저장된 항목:
_ _ _

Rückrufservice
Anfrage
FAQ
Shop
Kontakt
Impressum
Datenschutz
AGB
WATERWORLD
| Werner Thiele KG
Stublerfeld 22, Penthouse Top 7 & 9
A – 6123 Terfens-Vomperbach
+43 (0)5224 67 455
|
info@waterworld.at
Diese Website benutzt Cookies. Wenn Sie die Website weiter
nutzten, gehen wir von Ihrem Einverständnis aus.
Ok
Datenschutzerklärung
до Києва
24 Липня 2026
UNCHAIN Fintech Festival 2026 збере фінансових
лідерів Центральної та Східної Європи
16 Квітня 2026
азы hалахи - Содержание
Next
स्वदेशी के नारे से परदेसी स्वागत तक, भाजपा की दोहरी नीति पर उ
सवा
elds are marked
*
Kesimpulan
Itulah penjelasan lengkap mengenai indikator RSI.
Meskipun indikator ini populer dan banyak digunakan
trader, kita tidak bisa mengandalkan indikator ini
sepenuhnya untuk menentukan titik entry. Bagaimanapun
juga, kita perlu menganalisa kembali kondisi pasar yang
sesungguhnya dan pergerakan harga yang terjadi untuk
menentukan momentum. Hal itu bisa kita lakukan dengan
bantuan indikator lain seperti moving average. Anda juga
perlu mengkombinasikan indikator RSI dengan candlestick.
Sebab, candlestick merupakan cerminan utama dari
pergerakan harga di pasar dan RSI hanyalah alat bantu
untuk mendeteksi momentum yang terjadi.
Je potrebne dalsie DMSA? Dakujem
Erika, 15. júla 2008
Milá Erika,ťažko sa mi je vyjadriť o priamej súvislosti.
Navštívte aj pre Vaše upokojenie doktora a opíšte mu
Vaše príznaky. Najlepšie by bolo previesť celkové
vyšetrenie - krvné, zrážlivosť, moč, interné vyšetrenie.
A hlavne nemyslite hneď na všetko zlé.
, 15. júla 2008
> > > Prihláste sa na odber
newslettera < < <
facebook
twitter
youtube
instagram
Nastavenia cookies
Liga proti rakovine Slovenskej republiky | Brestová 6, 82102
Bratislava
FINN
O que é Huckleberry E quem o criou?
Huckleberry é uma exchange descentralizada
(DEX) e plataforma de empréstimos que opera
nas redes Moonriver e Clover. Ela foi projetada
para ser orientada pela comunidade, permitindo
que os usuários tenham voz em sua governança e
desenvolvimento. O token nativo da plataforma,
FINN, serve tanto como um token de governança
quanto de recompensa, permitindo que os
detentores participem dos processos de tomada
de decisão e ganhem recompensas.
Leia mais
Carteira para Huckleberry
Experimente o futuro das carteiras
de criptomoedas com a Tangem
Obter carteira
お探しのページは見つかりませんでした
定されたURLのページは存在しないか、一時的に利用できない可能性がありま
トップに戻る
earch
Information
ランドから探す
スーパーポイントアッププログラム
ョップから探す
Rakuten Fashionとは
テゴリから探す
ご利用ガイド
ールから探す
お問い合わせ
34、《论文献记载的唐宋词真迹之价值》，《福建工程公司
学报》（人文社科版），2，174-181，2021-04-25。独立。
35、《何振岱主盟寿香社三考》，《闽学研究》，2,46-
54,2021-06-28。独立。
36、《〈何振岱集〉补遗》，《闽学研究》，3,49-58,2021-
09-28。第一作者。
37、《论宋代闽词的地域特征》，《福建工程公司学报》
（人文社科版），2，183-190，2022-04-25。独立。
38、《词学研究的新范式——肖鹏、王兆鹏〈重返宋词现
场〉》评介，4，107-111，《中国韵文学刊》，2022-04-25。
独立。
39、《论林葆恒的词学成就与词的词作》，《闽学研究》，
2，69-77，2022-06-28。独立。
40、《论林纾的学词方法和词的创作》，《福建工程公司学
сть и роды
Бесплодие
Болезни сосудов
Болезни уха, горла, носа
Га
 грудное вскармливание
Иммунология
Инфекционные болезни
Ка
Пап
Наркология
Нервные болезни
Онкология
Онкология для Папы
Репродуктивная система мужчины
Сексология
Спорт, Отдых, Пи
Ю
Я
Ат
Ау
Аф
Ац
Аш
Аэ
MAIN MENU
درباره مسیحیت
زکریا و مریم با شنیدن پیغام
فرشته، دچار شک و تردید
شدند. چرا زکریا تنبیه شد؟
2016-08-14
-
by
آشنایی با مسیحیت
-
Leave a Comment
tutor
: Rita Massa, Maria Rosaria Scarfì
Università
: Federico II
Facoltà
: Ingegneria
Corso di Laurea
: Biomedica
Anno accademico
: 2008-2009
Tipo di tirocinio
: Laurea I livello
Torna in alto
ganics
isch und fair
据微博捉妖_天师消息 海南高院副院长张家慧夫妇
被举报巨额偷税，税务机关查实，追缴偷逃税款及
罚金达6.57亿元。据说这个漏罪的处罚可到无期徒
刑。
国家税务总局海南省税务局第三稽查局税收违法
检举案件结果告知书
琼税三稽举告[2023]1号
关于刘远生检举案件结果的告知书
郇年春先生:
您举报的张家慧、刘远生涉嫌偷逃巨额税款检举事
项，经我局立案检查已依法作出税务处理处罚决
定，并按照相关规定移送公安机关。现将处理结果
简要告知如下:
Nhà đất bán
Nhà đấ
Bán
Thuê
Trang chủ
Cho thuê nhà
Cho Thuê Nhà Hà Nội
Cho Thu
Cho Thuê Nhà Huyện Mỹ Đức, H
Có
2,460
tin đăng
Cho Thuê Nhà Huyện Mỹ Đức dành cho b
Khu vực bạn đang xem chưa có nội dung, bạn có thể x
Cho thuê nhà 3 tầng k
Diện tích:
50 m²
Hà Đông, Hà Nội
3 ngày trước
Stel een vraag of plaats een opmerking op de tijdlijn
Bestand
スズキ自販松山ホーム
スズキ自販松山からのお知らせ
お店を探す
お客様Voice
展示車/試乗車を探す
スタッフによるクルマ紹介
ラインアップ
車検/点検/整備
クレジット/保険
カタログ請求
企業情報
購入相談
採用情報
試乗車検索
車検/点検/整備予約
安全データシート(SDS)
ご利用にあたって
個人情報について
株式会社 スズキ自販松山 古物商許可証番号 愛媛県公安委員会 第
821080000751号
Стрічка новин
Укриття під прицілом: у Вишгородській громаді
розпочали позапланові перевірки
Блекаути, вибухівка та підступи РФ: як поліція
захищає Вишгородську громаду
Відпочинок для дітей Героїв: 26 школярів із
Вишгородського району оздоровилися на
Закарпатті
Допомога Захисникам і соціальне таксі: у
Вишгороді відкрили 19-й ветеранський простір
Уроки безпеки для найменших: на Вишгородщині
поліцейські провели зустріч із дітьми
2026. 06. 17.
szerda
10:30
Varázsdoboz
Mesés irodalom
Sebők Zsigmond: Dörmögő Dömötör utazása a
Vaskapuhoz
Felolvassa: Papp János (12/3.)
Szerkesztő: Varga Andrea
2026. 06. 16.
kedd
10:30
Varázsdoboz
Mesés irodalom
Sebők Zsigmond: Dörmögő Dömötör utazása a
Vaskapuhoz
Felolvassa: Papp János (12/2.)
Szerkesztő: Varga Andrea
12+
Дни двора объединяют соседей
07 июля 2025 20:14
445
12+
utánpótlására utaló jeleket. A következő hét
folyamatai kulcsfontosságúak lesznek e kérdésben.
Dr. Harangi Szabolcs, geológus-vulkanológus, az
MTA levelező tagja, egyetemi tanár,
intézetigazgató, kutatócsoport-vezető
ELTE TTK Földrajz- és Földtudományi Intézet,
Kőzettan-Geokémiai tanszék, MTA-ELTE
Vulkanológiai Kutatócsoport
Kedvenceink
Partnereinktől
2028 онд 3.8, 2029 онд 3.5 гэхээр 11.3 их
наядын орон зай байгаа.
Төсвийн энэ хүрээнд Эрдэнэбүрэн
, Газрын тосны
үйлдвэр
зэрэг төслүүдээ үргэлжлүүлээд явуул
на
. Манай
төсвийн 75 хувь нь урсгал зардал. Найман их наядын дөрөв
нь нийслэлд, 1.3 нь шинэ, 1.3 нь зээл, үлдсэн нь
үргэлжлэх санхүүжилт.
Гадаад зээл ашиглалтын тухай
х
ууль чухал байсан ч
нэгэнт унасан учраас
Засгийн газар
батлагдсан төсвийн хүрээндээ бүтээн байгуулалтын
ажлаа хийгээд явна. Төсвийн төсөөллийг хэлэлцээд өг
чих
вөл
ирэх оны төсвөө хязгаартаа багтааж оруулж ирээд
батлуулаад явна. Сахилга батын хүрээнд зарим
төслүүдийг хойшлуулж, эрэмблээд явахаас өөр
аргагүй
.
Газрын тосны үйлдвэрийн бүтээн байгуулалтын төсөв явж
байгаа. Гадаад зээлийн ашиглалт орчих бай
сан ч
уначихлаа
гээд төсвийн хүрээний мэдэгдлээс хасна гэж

_ _ _

— 문제 지시사항 —
항목의 첫 줄부터 "sesungguhnya dan pergerakan"가 들어 있는 줄까지를 양 끝 줄을 포함하여 JSON 문자열 목록으로 작성하십시오. 한 줄당 문자열 하나로 하고 빈 줄은 제외하십시오.

— 최종 답안 —
[
  "Rückrufservice",
  "Anfrage",
  "FAQ",
  "Shop",
  "Kontakt",
  "Impressum",
  "Datenschutz",
  "AGB",
  "WATERWORLD",
  "| Werner Thiele KG",
  "Stublerfeld 22, Penthouse Top 7 & 9",
  "A – 6123 Terfens-Vomperbach",
  "+43 (0)5224 67 455",
  "|",
  "info@waterworld.at",
  "Diese Website benutzt Cookies. Wenn Sie die Website weiter",
  "nutzten, gehen wir von Ihrem Einverständnis aus.",
  "Ok",
  "Datenschutzerklärung",
  "до Києва",
  "24 Липня 2026",
  "UNCHAIN Fintech Festival 2026 збере фінансових",
  "лідерів Центральної та Східної Європи",
  "16 Квітня 2026",
  "азы hалахи - Содержание",
  "Next",
  "स्वदेशी के नारे से परदेसी स्वागत तक, भाजपा की दोहरी नीति पर उ",
  "सवा",
  "elds are marked",
  "*",
  "Kesimpulan",
  "Itulah penjelasan lengkap mengenai indikator RSI.",
  "Meskipun indikator ini populer dan banyak digunakan",
  "trader, kita tidak bisa mengandalkan indikator ini",
  "sepenuhnya untuk menentukan titik entry. Bagaimanapun",
  "juga, kita perlu menganalisa kembali kondisi pasar yang",
  "sesungguhnya dan pergerakan harga yang terjadi untuk"
]